Definition
A woven fabric made from thin strands of carbon fiber, used as the reinforcing material in composite aircraft structures. When layered and bonded with a resin (such as epoxy), it forms a finished composite that is very stiff, very strong, and very light.
Plain English
A cloth woven from carbon threads. It is laid into the shape of a part, soaked with glue-like resin, and hardened to make a light but very strong piece of the airframe.
Context Anchor
Seen in composite aircraft construction, structural repair discussions, and descriptions of how lightweight aircraft parts are built.
Derivation
Carbon fiber' refers to extremely thin filaments of nearly pure carbon. 'Cloth' is used because the fibers are woven together like fabric before being combined with resin. Thinking of it as actual cloth helps -- it is flexible and drapeable until the resin cures.
Why Pilots Care
Carbon fiber composite parts behave differently from aluminum. They are strong but can hide impact damage beneath an undamaged-looking surface, so preflight inspections of composite aircraft require more attention to small dents, cracks, or delamination than a metal aircraft would.
Analogy
Think of fiberglass cloth used in boat repair, but using carbon threads instead of glass threads. The process is similar -- lay the cloth, wet it with resin, let it cure -- but the result is stiffer and lighter.
Intuition Check
Do not think of this as ordinary soft cloth used for covering or decoration.

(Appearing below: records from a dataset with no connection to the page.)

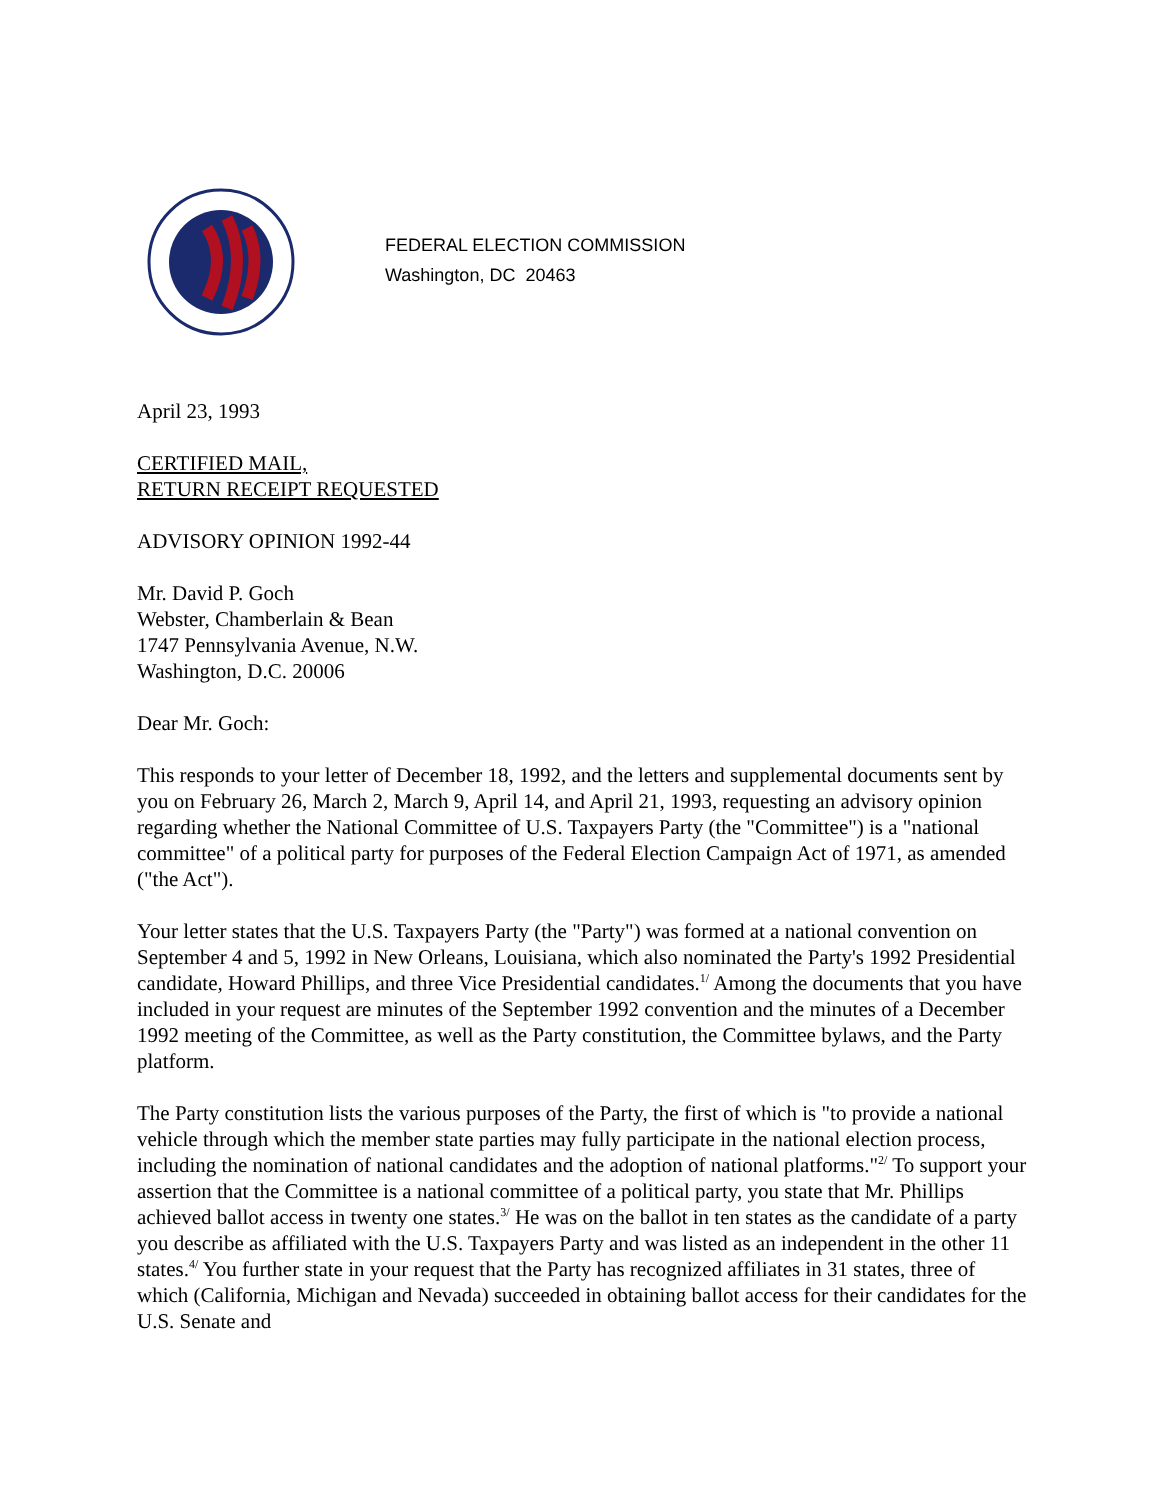FEDERAL ELECTION COMMISSION
Washington, DC 20463
April 23, 1993
CERTIFIED MAIL,
RETURN RECEIPT REQUESTED
ADVISORY OPINION 1992-44
Mr. David P. Goch
Webster, Chamberlain & Bean
1747 Pennsylvania Avenue, N.W.
Washington, D.C. 20006
Dear Mr. Goch:
This responds to your letter of December 18, 1992, and the letters and supplemental documents sent by you on February 26, March 2, March 9, April 14, and April 21, 1993, requesting an advisory opinion regarding whether the National Committee of U.S. Taxpayers Party (the "Committee") is a "national committee" of a political party for purposes of the Federal Election Campaign Act of 1971, as amended ("the Act").
Your letter states that the U.S. Taxpayers Party (the "Party") was formed at a national convention on September 4 and 5, 1992 in New Orleans, Louisiana, which also nominated the Party's 1992 Presidential candidate, Howard Phillips, and three Vice Presidential candidates.<sup>1/</sup> Among the documents that you have included in your request are minutes of the September 1992 convention and the minutes of a December 1992 meeting of the Committee, as well as the Party constitution, the Committee bylaws, and the Party platform.
The Party constitution lists the various purposes of the Party, the first of which is "to provide a national vehicle through which the member state parties may fully participate in the national election process, including the nomination of national candidates and the adoption of national platforms."<sup>2/</sup> To support your assertion that the Committee is a national committee of a political party, you state that Mr. Phillips achieved ballot access in twenty one states.<sup>3/</sup> He was on the ballot in ten states as the candidate of a party you describe as affiliated with the U.S. Taxpayers Party and was listed as an independent in the other 11 states.<sup>4/</sup> You further state in your request that the Party has recognized affiliates in 31 states, three of which (California, Michigan and Nevada) succeeded in obtaining ballot access for their candidates for the U.S. Senate and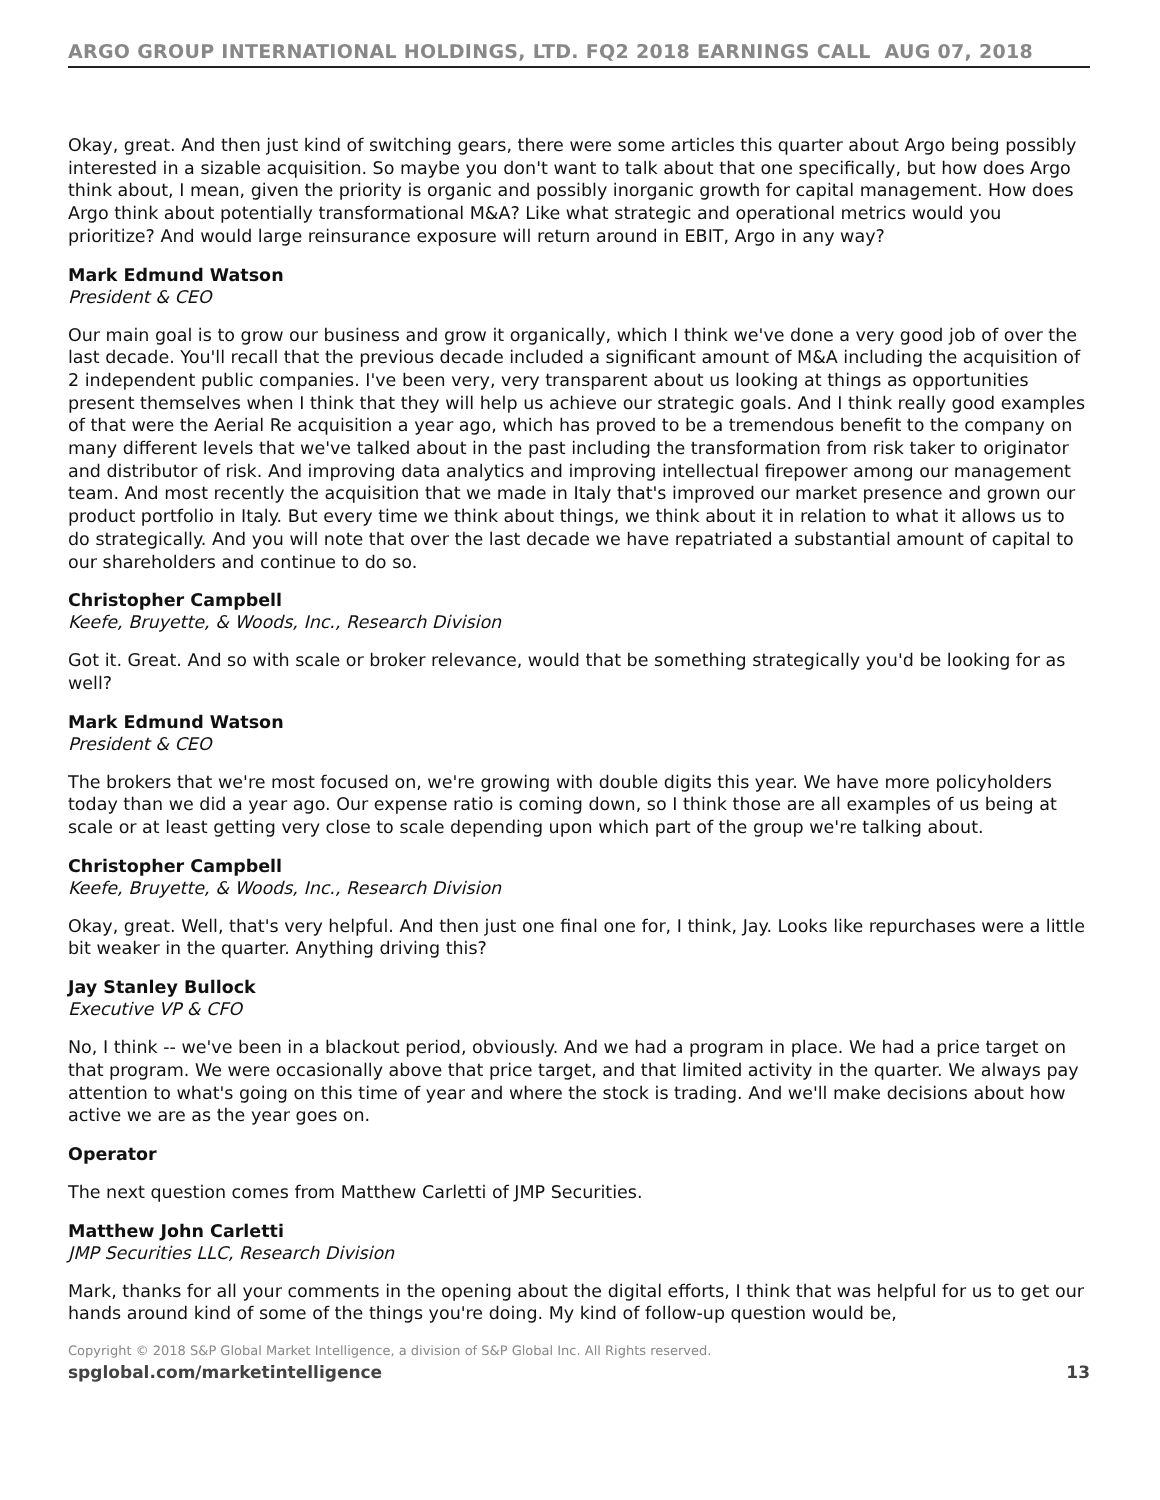ARGO GROUP INTERNATIONAL HOLDINGS, LTD. FQ2 2018 EARNINGS CALL AUG 07, 2018
Okay, great. And then just kind of switching gears, there were some articles this quarter about Argo being possibly interested in a sizable acquisition. So maybe you don't want to talk about that one specifically, but how does Argo think about, I mean, given the priority is organic and possibly inorganic growth for capital management. How does Argo think about potentially transformational M&A? Like what strategic and operational metrics would you prioritize? And would large reinsurance exposure will return around in EBIT, Argo in any way?
Mark Edmund Watson
President & CEO
Our main goal is to grow our business and grow it organically, which I think we've done a very good job of over the last decade. You'll recall that the previous decade included a significant amount of M&A including the acquisition of 2 independent public companies. I've been very, very transparent about us looking at things as opportunities present themselves when I think that they will help us achieve our strategic goals. And I think really good examples of that were the Aerial Re acquisition a year ago, which has proved to be a tremendous benefit to the company on many different levels that we've talked about in the past including the transformation from risk taker to originator and distributor of risk. And improving data analytics and improving intellectual firepower among our management team. And most recently the acquisition that we made in Italy that's improved our market presence and grown our product portfolio in Italy. But every time we think about things, we think about it in relation to what it allows us to do strategically. And you will note that over the last decade we have repatriated a substantial amount of capital to our shareholders and continue to do so.
Christopher Campbell
Keefe, Bruyette, & Woods, Inc., Research Division
Got it. Great. And so with scale or broker relevance, would that be something strategically you'd be looking for as well?
Mark Edmund Watson
President & CEO
The brokers that we're most focused on, we're growing with double digits this year. We have more policyholders today than we did a year ago. Our expense ratio is coming down, so I think those are all examples of us being at scale or at least getting very close to scale depending upon which part of the group we're talking about.
Christopher Campbell
Keefe, Bruyette, & Woods, Inc., Research Division
Okay, great. Well, that's very helpful. And then just one final one for, I think, Jay. Looks like repurchases were a little bit weaker in the quarter. Anything driving this?
Jay Stanley Bullock
Executive VP & CFO
No, I think -- we've been in a blackout period, obviously. And we had a program in place. We had a price target on that program. We were occasionally above that price target, and that limited activity in the quarter. We always pay attention to what's going on this time of year and where the stock is trading. And we'll make decisions about how active we are as the year goes on.
Operator
The next question comes from Matthew Carletti of JMP Securities.
Matthew John Carletti
JMP Securities LLC, Research Division
Mark, thanks for all your comments in the opening about the digital efforts, I think that was helpful for us to get our hands around kind of some of the things you're doing. My kind of follow-up question would be,
Copyright © 2018 S&P Global Market Intelligence, a division of S&P Global Inc. All Rights reserved.
spglobal.com/marketintelligence 13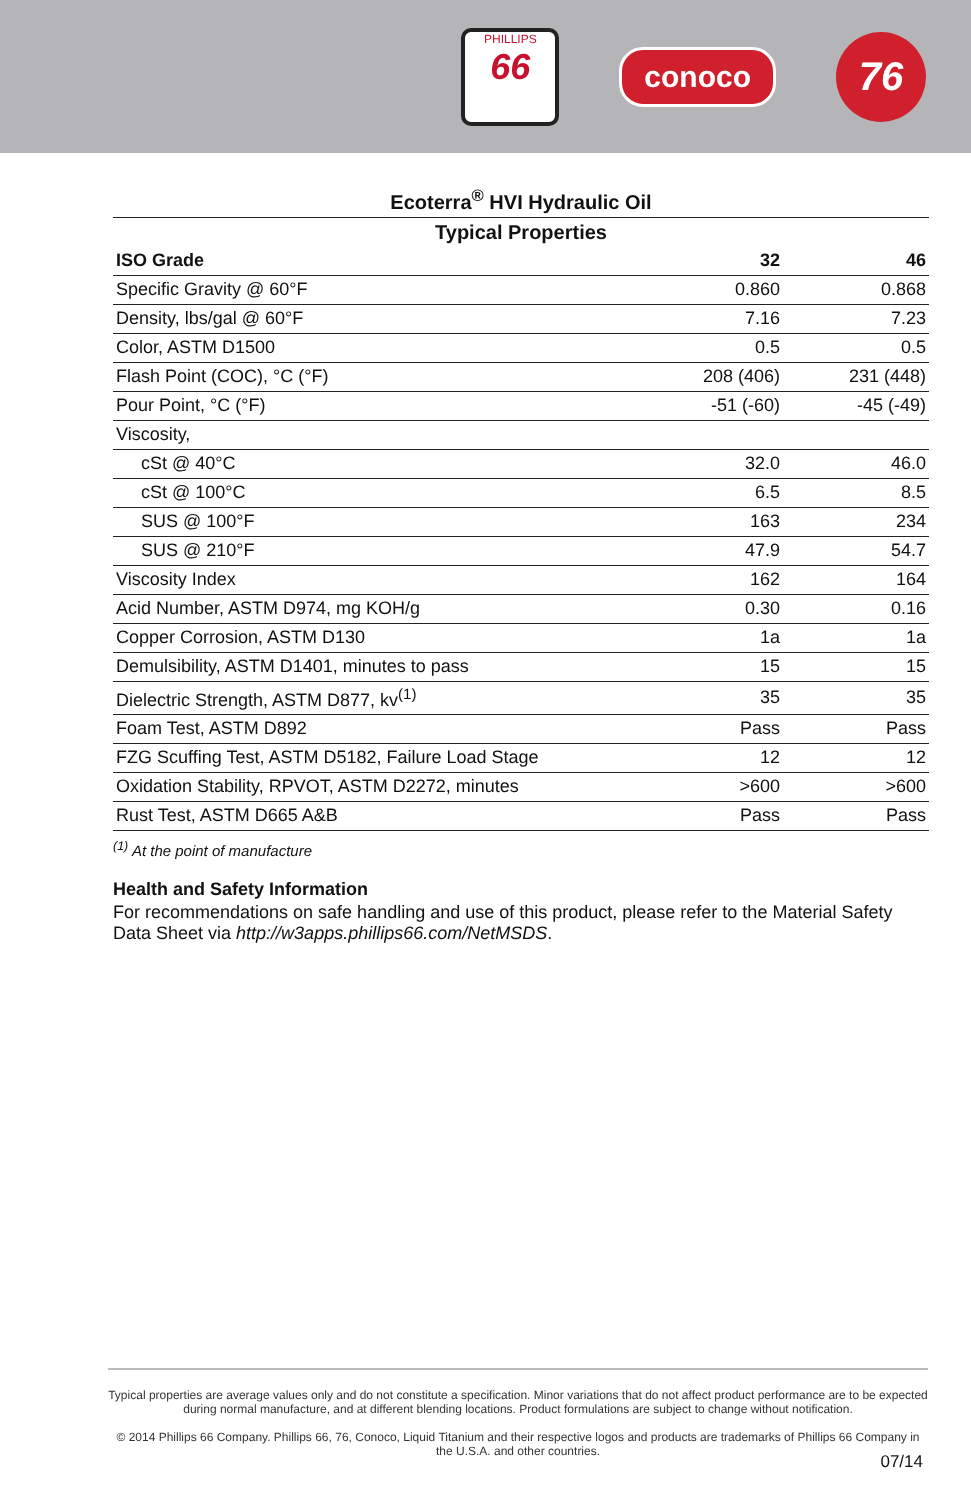PHILLIPS
66
conoco
76
| Ecoterra<sup>®</sup> HVI Hydraulic Oil | | |
| --- | --- | --- |
| Typical Properties | | |
| ISO Grade | 32 | 46 |
| Specific Gravity @ 60°F | 0.860 | 0.868 |
| Density, lbs/gal @ 60°F | 7.16 | 7.23 |
| Color, ASTM D1500 | 0.5 | 0.5 |
| Flash Point (COC), °C (°F) | 208 (406) | 231 (448) |
| Pour Point, °C (°F) | -51 (-60) | -45 (-49) |
| Viscosity, | | |
| cSt @ 40°C | 32.0 | 46.0 |
| cSt @ 100°C | 6.5 | 8.5 |
| SUS @ 100°F | 163 | 234 |
| SUS @ 210°F | 47.9 | 54.7 |
| Viscosity Index | 162 | 164 |
| Acid Number, ASTM D974, mg KOH/g | 0.30 | 0.16 |
| Copper Corrosion, ASTM D130 | 1a | 1a |
| Demulsibility, ASTM D1401, minutes to pass | 15 | 15 |
| Dielectric Strength, ASTM D877, kv<sup>(1)</sup> | 35 | 35 |
| Foam Test, ASTM D892 | Pass | Pass |
| FZG Scuffing Test, ASTM D5182, Failure Load Stage | 12 | 12 |
| Oxidation Stability, RPVOT, ASTM D2272, minutes | >600 | >600 |
| Rust Test, ASTM D665 A&B | Pass | Pass |
<sup>(1)</sup> At the point of manufacture
Health and Safety Information
For recommendations on safe handling and use of this product, please refer to the Material Safety Data Sheet via http://w3apps.phillips66.com/NetMSDS.
Typical properties are average values only and do not constitute a specification. Minor variations that do not affect product performance are to be expected during normal manufacture, and at different blending locations. Product formulations are subject to change without notification.
© 2014 Phillips 66 Company. Phillips 66, 76, Conoco, Liquid Titanium and their respective logos and products are trademarks of Phillips 66 Company in the U.S.A. and other countries.
07/14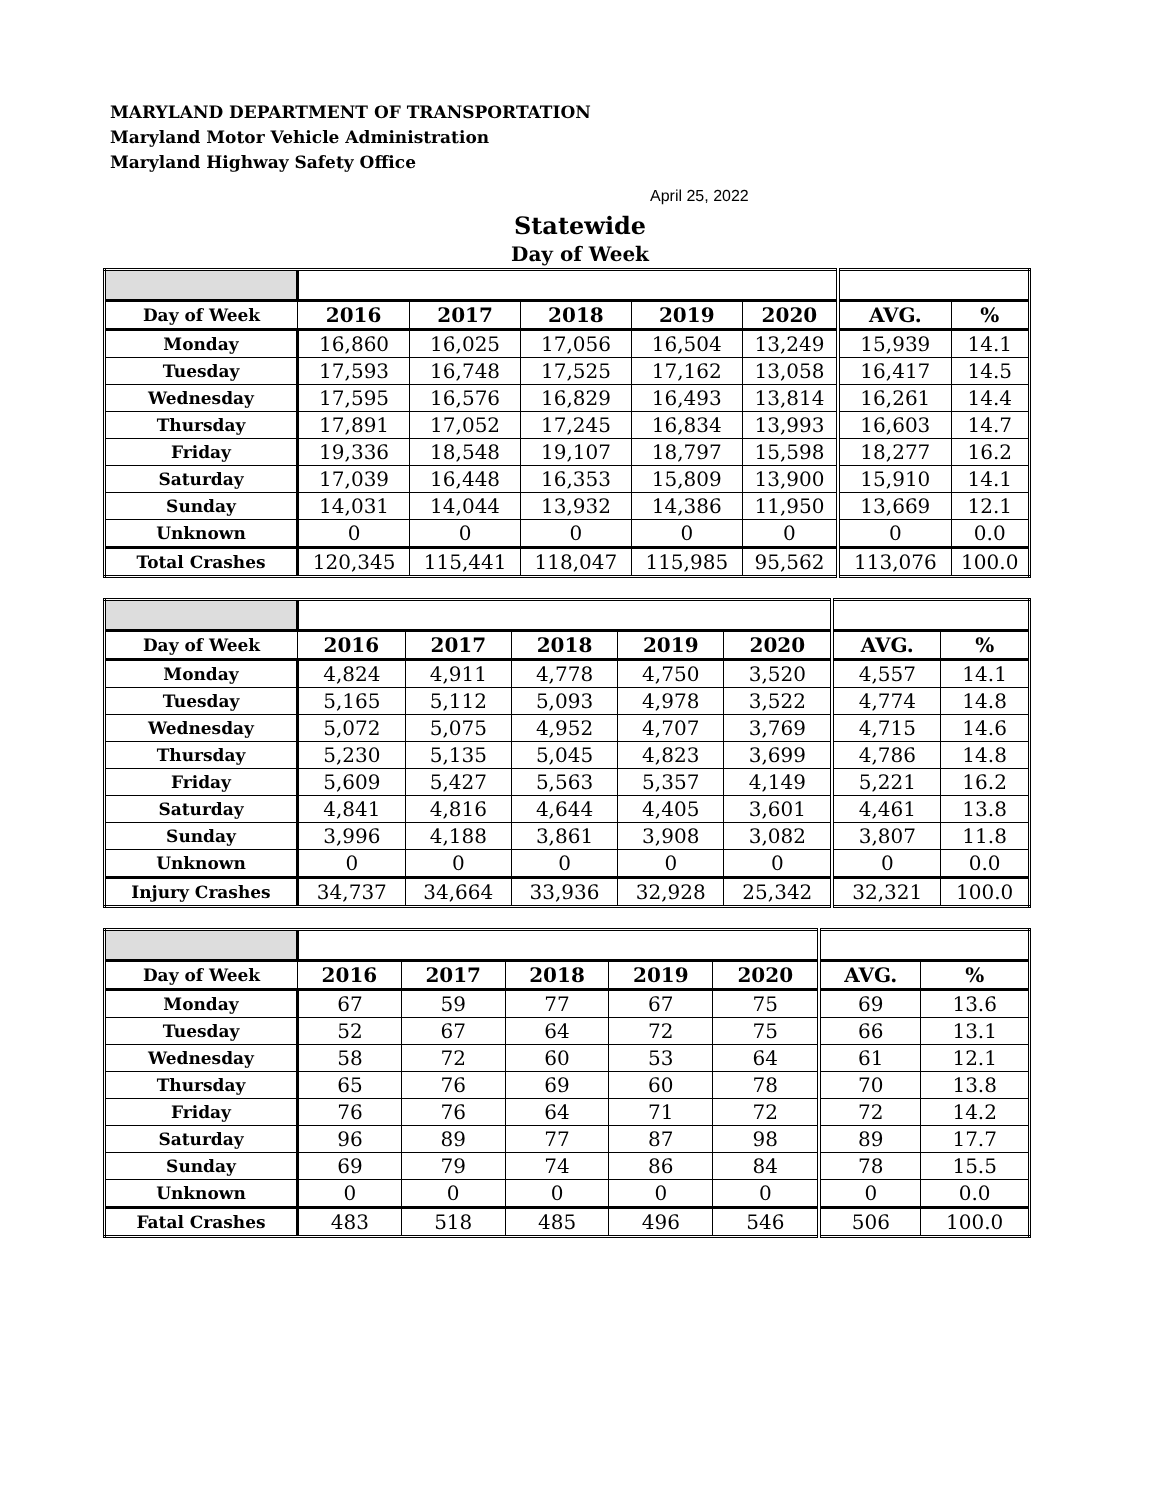MARYLAND DEPARTMENT OF TRANSPORTATION
Maryland Motor Vehicle Administration
Maryland Highway Safety Office
April 25, 2022
Statewide
Day of Week
| Day of Week | 2016 | 2017 | 2018 | 2019 | 2020 | AVG. | % |
| --- | --- | --- | --- | --- | --- | --- | --- |
| Monday | 16,860 | 16,025 | 17,056 | 16,504 | 13,249 | 15,939 | 14.1 |
| Tuesday | 17,593 | 16,748 | 17,525 | 17,162 | 13,058 | 16,417 | 14.5 |
| Wednesday | 17,595 | 16,576 | 16,829 | 16,493 | 13,814 | 16,261 | 14.4 |
| Thursday | 17,891 | 17,052 | 17,245 | 16,834 | 13,993 | 16,603 | 14.7 |
| Friday | 19,336 | 18,548 | 19,107 | 18,797 | 15,598 | 18,277 | 16.2 |
| Saturday | 17,039 | 16,448 | 16,353 | 15,809 | 13,900 | 15,910 | 14.1 |
| Sunday | 14,031 | 14,044 | 13,932 | 14,386 | 11,950 | 13,669 | 12.1 |
| Unknown | 0 | 0 | 0 | 0 | 0 | 0 | 0.0 |
| Total Crashes | 120,345 | 115,441 | 118,047 | 115,985 | 95,562 | 113,076 | 100.0 |
| Day of Week | 2016 | 2017 | 2018 | 2019 | 2020 | AVG. | % |
| --- | --- | --- | --- | --- | --- | --- | --- |
| Monday | 4,824 | 4,911 | 4,778 | 4,750 | 3,520 | 4,557 | 14.1 |
| Tuesday | 5,165 | 5,112 | 5,093 | 4,978 | 3,522 | 4,774 | 14.8 |
| Wednesday | 5,072 | 5,075 | 4,952 | 4,707 | 3,769 | 4,715 | 14.6 |
| Thursday | 5,230 | 5,135 | 5,045 | 4,823 | 3,699 | 4,786 | 14.8 |
| Friday | 5,609 | 5,427 | 5,563 | 5,357 | 4,149 | 5,221 | 16.2 |
| Saturday | 4,841 | 4,816 | 4,644 | 4,405 | 3,601 | 4,461 | 13.8 |
| Sunday | 3,996 | 4,188 | 3,861 | 3,908 | 3,082 | 3,807 | 11.8 |
| Unknown | 0 | 0 | 0 | 0 | 0 | 0 | 0.0 |
| Injury Crashes | 34,737 | 34,664 | 33,936 | 32,928 | 25,342 | 32,321 | 100.0 |
| Day of Week | 2016 | 2017 | 2018 | 2019 | 2020 | AVG. | % |
| --- | --- | --- | --- | --- | --- | --- | --- |
| Monday | 67 | 59 | 77 | 67 | 75 | 69 | 13.6 |
| Tuesday | 52 | 67 | 64 | 72 | 75 | 66 | 13.1 |
| Wednesday | 58 | 72 | 60 | 53 | 64 | 61 | 12.1 |
| Thursday | 65 | 76 | 69 | 60 | 78 | 70 | 13.8 |
| Friday | 76 | 76 | 64 | 71 | 72 | 72 | 14.2 |
| Saturday | 96 | 89 | 77 | 87 | 98 | 89 | 17.7 |
| Sunday | 69 | 79 | 74 | 86 | 84 | 78 | 15.5 |
| Unknown | 0 | 0 | 0 | 0 | 0 | 0 | 0.0 |
| Fatal Crashes | 483 | 518 | 485 | 496 | 546 | 506 | 100.0 |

In aircraft composite construction, carbon fiber cloth is structural material once it is bonded and hardened in place.
Example Sentence 1
The wing skin on this trainer is built from layers of carbon fiber cloth bonded with epoxy resin.
Example Sentence 2
Builders orient each layer of carbon fiber cloth at different angles to give the fuselage the required strength in all directions.